“The wastepaper basket is your friend. It was invented for you by God.“
(Margaret Atwood)
Margaret Atwood ist eine „Drauflosschreiberin.“ Das hat sie mir sofort sympathisch gemacht, als ich im Herbst 2020 auf arte die Doku Margaret Atwood – Aus Worten entsteht Macht gesehen habe. Was für ein Genuss, dieser klugen, humorvollen Schriftstellerin zuzuhören! Ihr Schreibworkshop war der Grund, warum ich schließlich bei einem Abo-Deal für die Hochglanz-Lernplattform Masterclass zugeschlagen habe …
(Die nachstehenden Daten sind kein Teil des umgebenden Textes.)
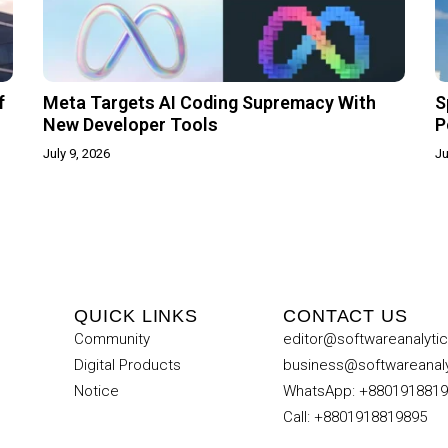
f
Meta Targets AI Coding Supremacy With
S
New Developer Tools
P
July 9, 2026
Ju
QUICK LINKS
CONTACT US
Community
editor@softwareanalyti
Digital Products
business@softwareanal
Notice
WhatsApp: +880191881
Call: +8801918819895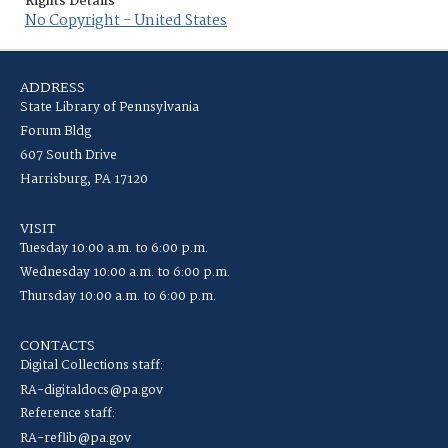
Rights Details
No Copyright - United States
ADDRESS
State Library of Pennsylvania
Forum Bldg
607 South Drive
Harrisburg, PA 17120
VISIT
Tuesday 10:00 a.m. to 6:00 p.m.
Wednesday 10:00 a.m. to 6:00 p.m.
Thursday 10:00 a.m. to 6:00 p.m.
CONTACTS
Digital Collections staff:
RA-digitaldocs@pa.gov
Reference staff:
RA-reflib@pa.gov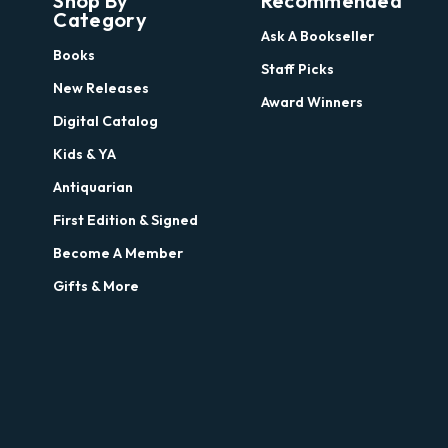
Shop By
Recommended
Category
Ask A Bookseller
Books
Staff Picks
New Releases
Award Winners
Digital Catalog
Kids & YA
Antiquarian
First Edition & Signed
Become A Member
Gifts & More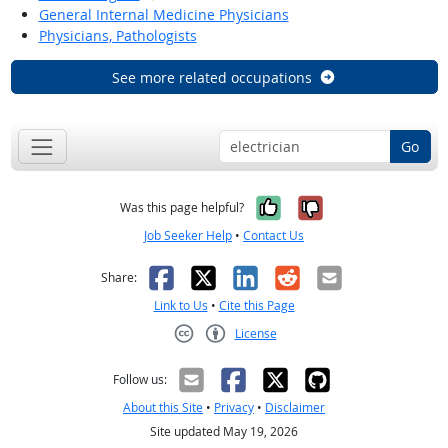
General Internal Medicine Physicians
Physicians, Pathologists
See more related occupations
Go
Yes, it was help
No, it was n
Was this page helpful?
Job Seeker Help
•
Contact Us
Facebook
X
LinkedIn
Reddit
Email
Share:
Link to Us
•
Cite this Page
License
Creative Commons CC-BY
Follow us:
About this Site
•
Privacy
•
Disclaimer
Site updated May 19, 2026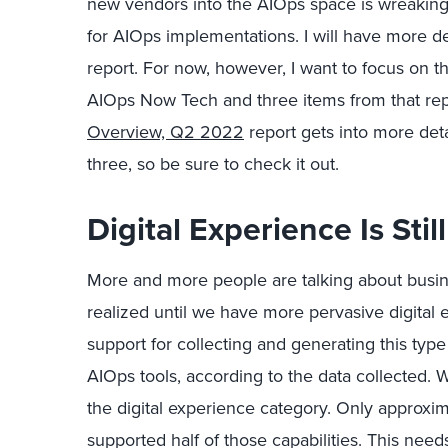
new vendors into the AIOps space is wreaking 
for AIOps implementations. I will have more d
report. For now, however, I want to focus on th
AIOps Now Tech and three items from that repo
Overview, Q2 2022
report gets into more det
three, so be sure to check it out.
Digital Experience Is Stil
More and more people are talking about busine
realized until we have more pervasive digital 
support for collecting and generating this type
AIOps tools, according to the data collected. We
the digital experience category. Only approxi
supported half of those capabilities. This ne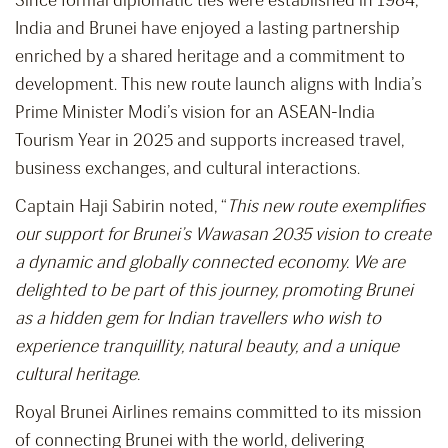
Since formal diplomatic ties were established in 1984,
India and Brunei have enjoyed a lasting partnership
enriched by a shared heritage and a commitment to
development. This new route launch aligns with India’s
Prime Minister Modi’s vision for an ASEAN-India
Tourism Year in 2025 and supports increased travel,
business exchanges, and cultural interactions.
Captain Haji Sabirin noted, “
This new route exemplifies
our support for Brunei’s Wawasan 2035 vision to create
a dynamic and globally connected economy. We are
delighted to be part of this journey, promoting Brunei
as a hidden gem for Indian travellers who wish to
experience tranquillity, natural beauty, and a unique
cultural heritage.
Royal Brunei Airlines remains committed to its mission
of connecting Brunei with the world, delivering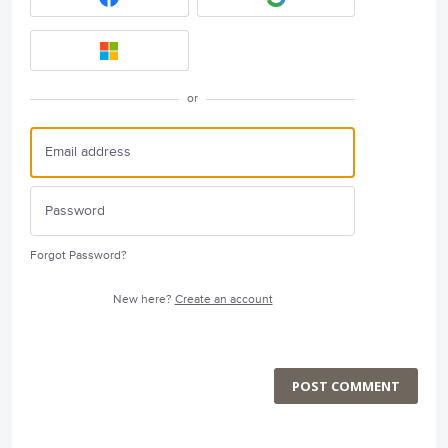
or
Forgot Password?
New here?
Create an account
POST COMMENT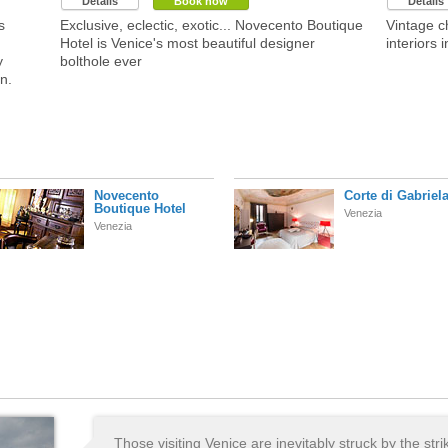
Details
Book now
Details
s
Exclusive, eclectic, exotic... Novecento Boutique
Vintage c
Hotel is Venice's most beautiful designer
interiors i
y
bolthole ever
n.
Novecento
Corte di Gabriel
Boutique Hotel
Venezia
Venezia
Those visiting Venice are inevitably struck by the stri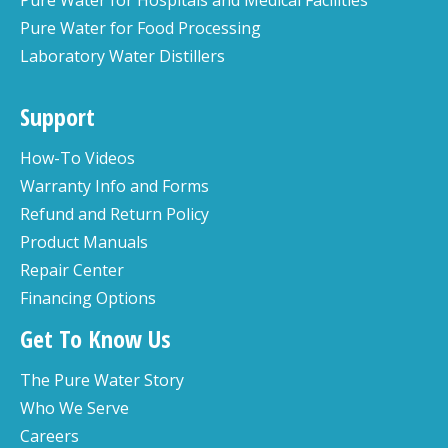
Pure Water for Food Processing
Laboratory Water Distillers
Support
How-To Videos
Warranty Info and Forms
Refund and Return Policy
Product Manuals
Repair Center
Financing Options
Get To Know Us
The Pure Water Story
Who We Serve
Careers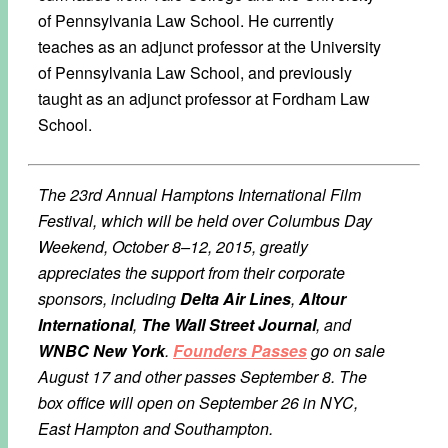
of Pennsylvania Law School. He currently
teaches as an adjunct professor at the University
of Pennsylvania Law School, and previously
taught as an adjunct professor at Fordham Law
School.
The 23rd Annual Hamptons International Film
Festival, which will be held over Columbus Day
Weekend, October 8–12, 2015, greatly
appreciates the support from their corporate
sponsors, including
Delta Air Lines
,
Altour
International
,
The Wall Street Journal
, and
WNBC New York
.
Founders Passes
go on sale
August 17 and other passes September 8. The
box office will open on September 26 in NYC,
East Hampton and Southampton.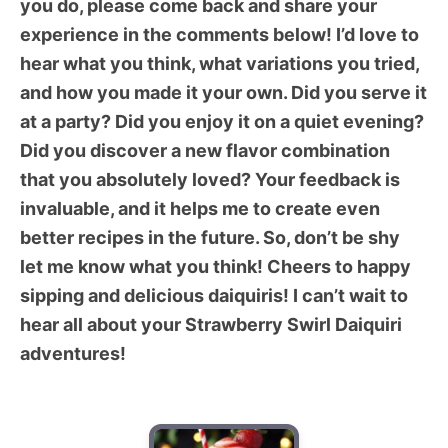
you do, please come back and share your
experience in the comments below! I’d love to
hear what you think, what variations you tried,
and how you made it your own. Did you serve it
at a party? Did you enjoy it on a quiet evening?
Did you discover a new flavor combination
that you absolutely loved? Your feedback is
invaluable, and it helps me to create even
better recipes in the future. So, don’t be shy 
let me know what you think! Cheers to happy
sipping and delicious daiquiris! I can’t wait to
hear all about your Strawberry Swirl Daiquiri
adventures!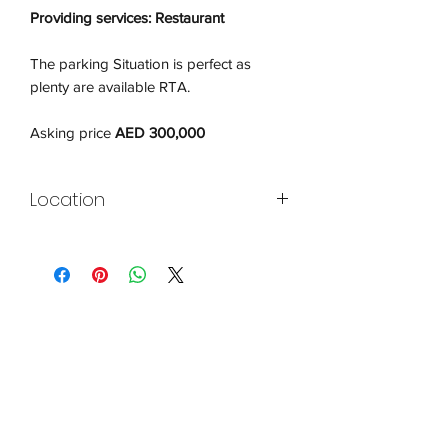
Providing services: Restaurant
The parking Situation is perfect as
plenty are available RTA.
Asking price
AED 300,000
Location
Jumeirah Lake Towers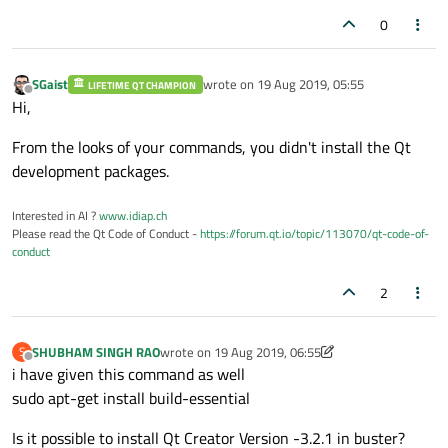
0
SGaist
wrote on
19 Aug 2019, 05:55
LIFETIME QT CHAMPION
last edited by
Offline
Hi,
From the looks of your commands, you didn't install the Qt
development packages.
Interested in AI ?
www.idiap.ch
Please read the Qt Code of Conduct -
https://forum.qt.io/topic/113070/qt-code-of-
conduct
2
SHUBHAM SINGH RAO
wrote on
19 Aug 2019, 06:55
S
last edited by SHUBHAM SINGH RAO
Offline
i have given this command as well
sudo apt-get install build-essential
Is it possible to install Qt Creator Version -3.2.1 in buster?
Wie möchtest du die Geschichte erzählen?
Verschmitzt lächelnd plaudert Atwood in diesem Kurs in kurzen Lerneinheiten aus ihrem Näh- bzw. Schreibkästchen. Wenn wir mit dem Schreiben beginnen, sollten wir uns fragen: „Wie möchte ich diese Geschichte überhaupt erzählen?“ Rotkäppchen kann man linear erzählen, so wie wir alle das Märchen kennen, oder man kann es aus der Perspektive des Wolfes erzählen. Man kann mit dem Satz beginnen: „Es war dunkel im Inneren des Wolfes“ (genial!), oder mit einer Szene, in der die Polizei zum Tatort eines Doppelmordes gerufen wird.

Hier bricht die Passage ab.